Chippewa County – February 13, 2007 Report
Betty Maxton reports that a GREAT GRAY OWL has been frequenting Tahquamenon Falls State Park in the Lost Lake Road/M-123 area.
This could certainly be the same bird reported from this location in September & October of last fall. Betty also reports that a BLACK-BACKED WOODPECKER was at Lost Lake, and a flock of BOHEMIAN WAXWINGS at the mouth of the Tahquamenon River on the 9th & 10th of February. Brian Zwiebel reported a grounded COMMON LOON in a snow field south of the Soo on the 5th. Amazingly the bird was able to get into flight off the snow and stay airborne. Also notable for this late into the season are a small flock of TUNDRA SWANS along the St. Mary’s River in the Soo. Lathe Claflin reports that at least 2 SNOWY OWLS were still present in Rudyard on the 4th, and 3 GLAUCOUS GULLS were on the St. Mary’s River in front of the Edison Power Plant on the 3rd. A GLAUCOUS GULL was present at the Dafter Dump on the 2nd. A RED-BELLIED WOODPECKER has been reliable in the Dunbar Forest feeders in the last week. Good numbers of SHARP-TAILED GROUSE, ROUGH-LEGGED HAWKS & NORTHERN SHRIKES have been found in the farm country south of the Soo in the last two weeks.

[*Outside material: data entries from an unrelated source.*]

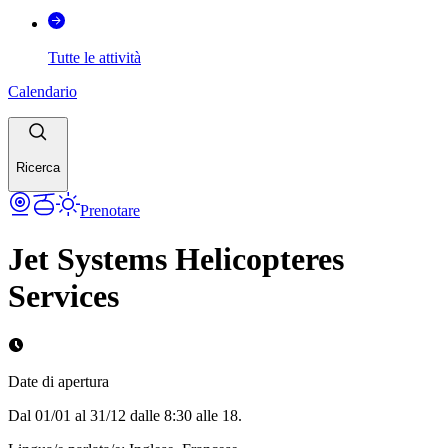
Tutte le attività
Calendario
Ricerca
Prenotare
Jet Systems Helicopteres
Services
Date di apertura
Dal 01/01 al 31/12 dalle 8:30 alle 18.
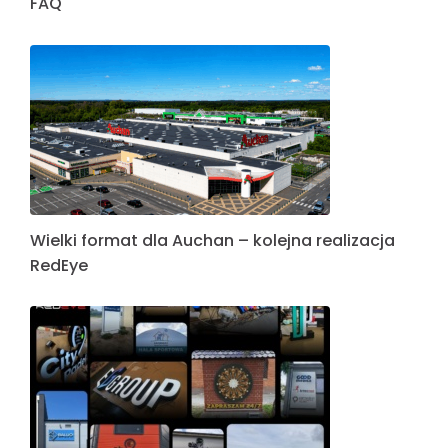
FAQ
Wielki format dla Auchan – kolejna realizacja
RedEye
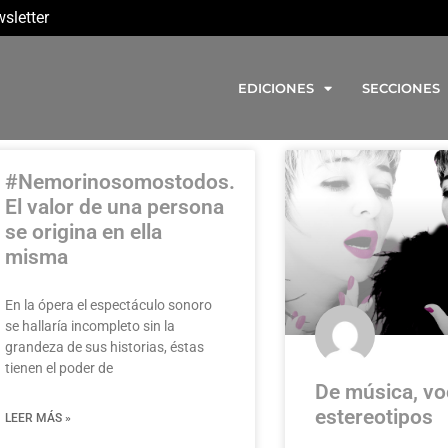
sletter
EDICIONES
SECCIONES
#Nemorinosomostodos.
El valor de una persona
se origina en ella
misma
En la ópera el espectáculo sonoro
se hallaría incompleto sin la
grandeza de sus historias, éstas
tienen el poder de
De música, vo
estereotipos
LEER MÁS »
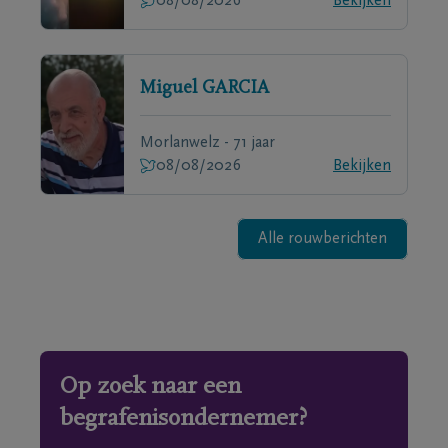
08/08/2026
Bekijken
Miguel
GARCIA
Morlanwelz - 71 jaar
08/08/2026
Bekijken
Alle rouwberichten
Op zoek naar een
begrafenisondernemer?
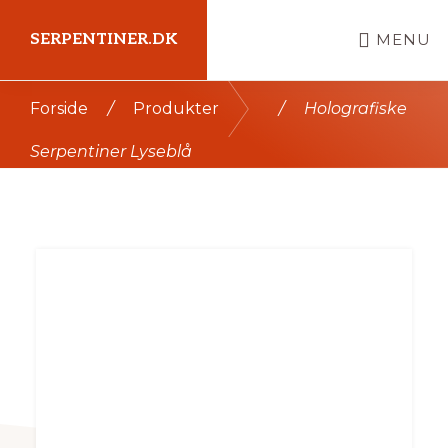
Skip
SERPENTINER.DK
MENU
til
indhold
Kort
Forside
/
Produkter
/
Holografiske
intro
Serpentiner Lyseblå
her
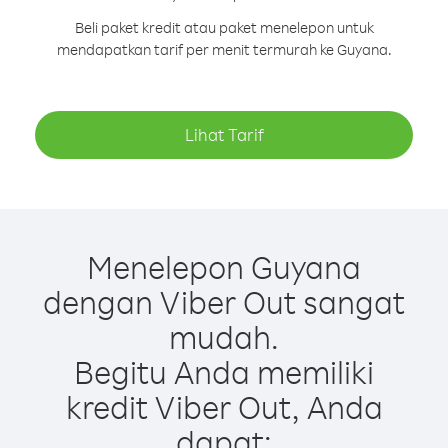
Beli paket kredit atau paket menelepon untuk
mendapatkan tarif per menit termurah ke Guyana.
Lihat Tarif
Menelepon Guyana
dengan Viber Out sangat
mudah.
Begitu Anda memiliki
kredit Viber Out, Anda
dapat:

February 2-4, 2007 eighteen people braved the cold, wind, and snow for a birding excursion to the Soo area this past weekend. Highlights of this trip, sponsored by the Washtenaw and Jackson Audubon Societies, included:
SNOWY OWL – Two immature-type owls were located on Centerline Rd in the Rudyard "flats".

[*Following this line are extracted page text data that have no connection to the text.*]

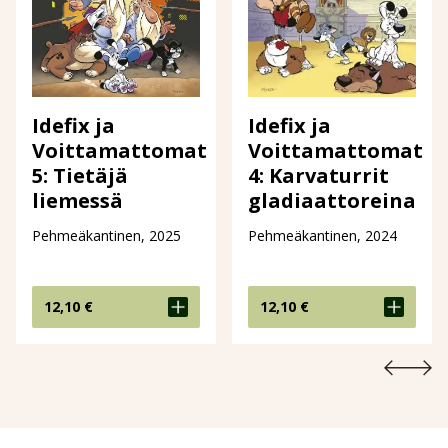
Idefix ja
Idefix ja
Voittamattomat
Voittamattomat
4: Karvaturrit
5: Tietäjä
gladiaattoreina
liemessä
Pehmeäkantinen, 2024
Pehmeäkantinen, 2025
12,10
€
12,10
€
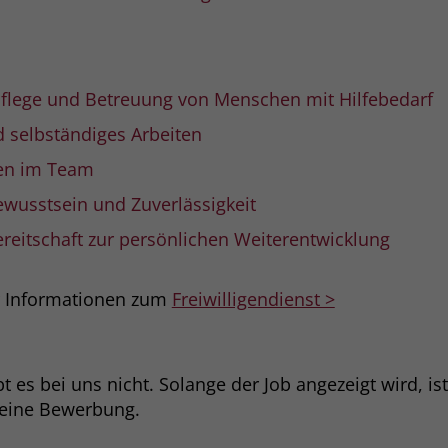
Name
_gcl_dc
Anbieter
Google Ads
Pflege und Betreuung von Menschen mit Hilfebedarf
nd selbständiges Arbeiten
Laufzeit
90 Tage
en im Team
Dieses Cookie wird gesetzt, wenn ein User
wusstsein und Zuverlässigkeit
über einen Klick auf eine Google
Werbeanzeige auf die Website gelangt. Es
reitschaft zur persönlichen Weiterentwicklung
enthält Informationen darüber, welche
Zweck
Werbeanzeige geklickt wurde, sodass erzielte
Erfolge wie z.B. Bestellungen oder
r Informationen zum
Freiwilligendienst >
Kontaktanfragen der Anzeige zugewiesen
werden können.
 es bei uns nicht. Solange der Job angezeigt wird, is
Name
_fbp
deine Bewerbung.
Anbieter
Facebook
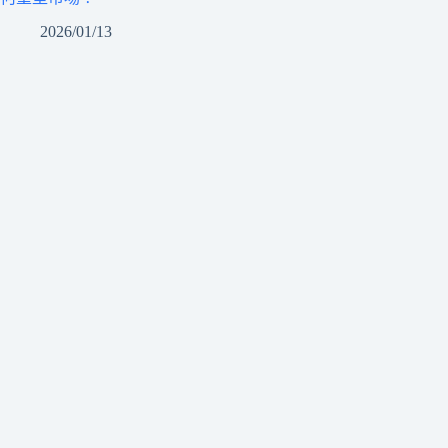
2026/01/13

SHARP-TAILED GROUSE – These birds were plentiful: 50+ birds were seen around the large house on 9 Mile Rd. between Ridge and Riverside Rds.(3374); they eventually flew off in two large groups, quite a sight. We found another 12 feeding on the ground around the house at the NW corner of 5 Mile and Ridge Rds. and a larger group feeding in a subdivision outside of Rudyard (reached via Glen Rd.).
CROSSBILLS – We located both species of crossbills near the west end of the wooded area of Dunbar Forest on 12 Mile Rd., but they only landed briefly. We also saw two small groups of White-winged Crossbills on Basnau Rd. (Hulbert Bog) but they were either fly-overs or perched only briefly.
EVENING GROSBEAKS – We had a large flock (30+) of cooperative Evening Grosbeaks at one of the houses near the south end of the N/S leg of Basnau Rd.
PINE SISKIN – A heard only bird in Dunbar Forest and on Basnau Rd.
ROUGH-LEGGED HAWKS – As others have reported, these birds are common in the farmland S and W of the Soo; two very dark phase birds were notable.
NORTHERN SHRIKE – Northern Shrike were present in a few locations but were not as easily found as two weeks ago.
PURPLE FINCH were seen at the feeders in Dunbar Forest as were RED-BELLIED WOODPECKER, TREE SPARROWS (10+), WHITE-THROATED SPARROWS (at least 3), and many DARK-EYED JUNCOS (also seen in the Hulbert Bog). The last three were atypical for this time of year. A notable miss was GRAY JAY, the first time in memory for me. Four of our group took it easy Saturday afternoon but did record 3 GLAUCOUS GULLS and
6-7 LONG-TAILED DUCKS along the waterfront east of the Edison powerplant.